Contexte de la demande de l'Esco MAFOR rendu en 2014, Extrait Esco MAFOR

"Si le retour au sol des déjections animales est une pratique agricole multiséculaire, ce mode de fertilisation organique a évolué à mesure des évolutions des systèmes et des conduites  d’élevage. Au cours du 20e siècle, il a surtout été complété, voire supplanté selon les systèmes de production et les régions, par le recours aux engrais minéraux en vue d’un apport maîtrisé des trois éléments fertilisants de base que sont l’azote (N), le phosphore (P) et le potassium (K). Plus récemment, s’y sont ajoutées des matières fertilisantes d’origine résiduaire, provenant de diverses autres filières de traitement des effluents et déchets (eaux usées urbaines, ordures ménagères, effluents industriels…). Dans un contexte où se combinent volontés de réduction des volumes de déchets générés et de recyclage de ceux-ci, le renchérissement des coûts de l’énergie nécessaire à la fabrication des engrais azotés de synthèse, la raréfaction des ressources minières notamment de phosphore et la dégradation des taux de matière organique des sols renforcent l’intérêt du réemploi en agriculture de la partie organique de nos déchets.

L’Ademe a estimé ainsi à 355 millions de tonnes la quantité de déchets générés par les activités humaines (domestiques et industrielles) en France en 2009. L’agriculture et la sylviculture sont, de leur côté, responsables de la production de 374 millions de tonnes d’effluents d’élevage (fumiers, lisiers) et de résidus de culture, le plus souvent valorisés sur site. Ces quantités, stables depuis la dernière décennie, situent la France dans la moyenne des pays européens en termes de quantité de déchets générés par personne et par an. Le "gisement" de matières fertilisantes d’origine résiduaire, que nous appellerons ici "Mafor", apparaît donc conséquent et en mesure de se substituer au moins en partie aux engrais minéraux.

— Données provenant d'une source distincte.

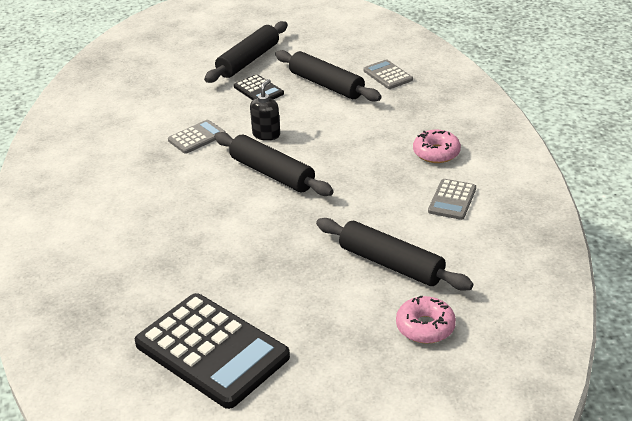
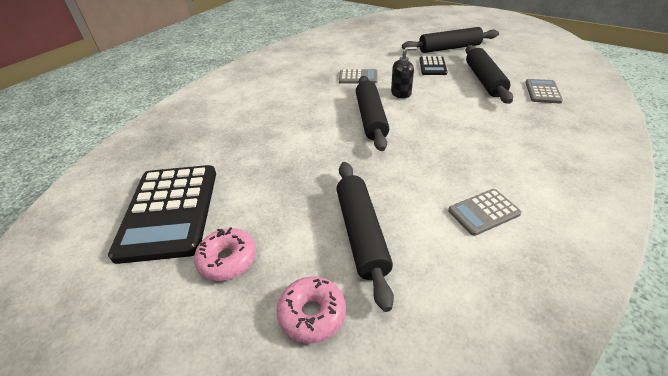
camera: 45 degrees right, 5 degrees up
pink donut [413,130,461,163] -> pink donut moved to [194,227,256,281]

Le recours à ces matières d’origines, et donc de natures, très diverses ne va cependant pas sans poser question. Tout d’abord, associant diversement les trois éléments de base N, P et K, elles sont moins souples d’utilisation que les engrais minéraux dont l’agriculteur connait a priori la composition précise en éléments fertilisants. L’épandage de telles matières peut en outre faire l’objet de réticence, voire de rejet, de la part de leurs utilisateurs potentiels, notamment quand ceux-ci n’en sont pas directement producteurs, et/ou de la part des populations vivant à proximité. Plus préoccupants sont les impacts environnementaux que l’usage de ces Mafor peut engendrer. Ceux-ci sont de plusieurs types. L’épandage de Mafor peut se traduire par des fuites d’azote dans l’environnement constituant une source de pollution, phénomène en partie étudié dans le cadre de l’ESCo "Elevage et azote" pour ce qui concerne les effluents d’élevage des régions à forte concentration de productions animales (INRA, 2012). Compte tenu de la nature résiduaire des Mafor, elles sont également susceptibles d’apporter aux sols un ensemble de contaminants (pathogènes, organiques et minéraux) qui peuvent s’y accumuler et être transférés aux plantes qui s’y développent et aux animaux qui les ingèrent. La plupart de ces contaminants pouvant présenter un danger pour la santé humaine, les autorités publiques se doivent de rester vigilantes sur les risques de leur transfert à l’homme via les usages, agricoles ou forestiers, des Mafor. De ce point de vue, trois grandes filières aux enjeux différents peuvent être distinguées. Si toutes les Mafor sont susceptibles d’apporter au sol des contaminants chimiques, les matières issues des exploitations agricoles, principalement constituées d’effluents d’élevage, et les matières issues du traitement des eaux usées urbaines contiennent de la matière fécale. Elles sont donc susceptibles d’apporter au sol des microorganismes pathogènes. Ce type d’apports ne concerne pas les déchets d’origine industrielle ou ménagère."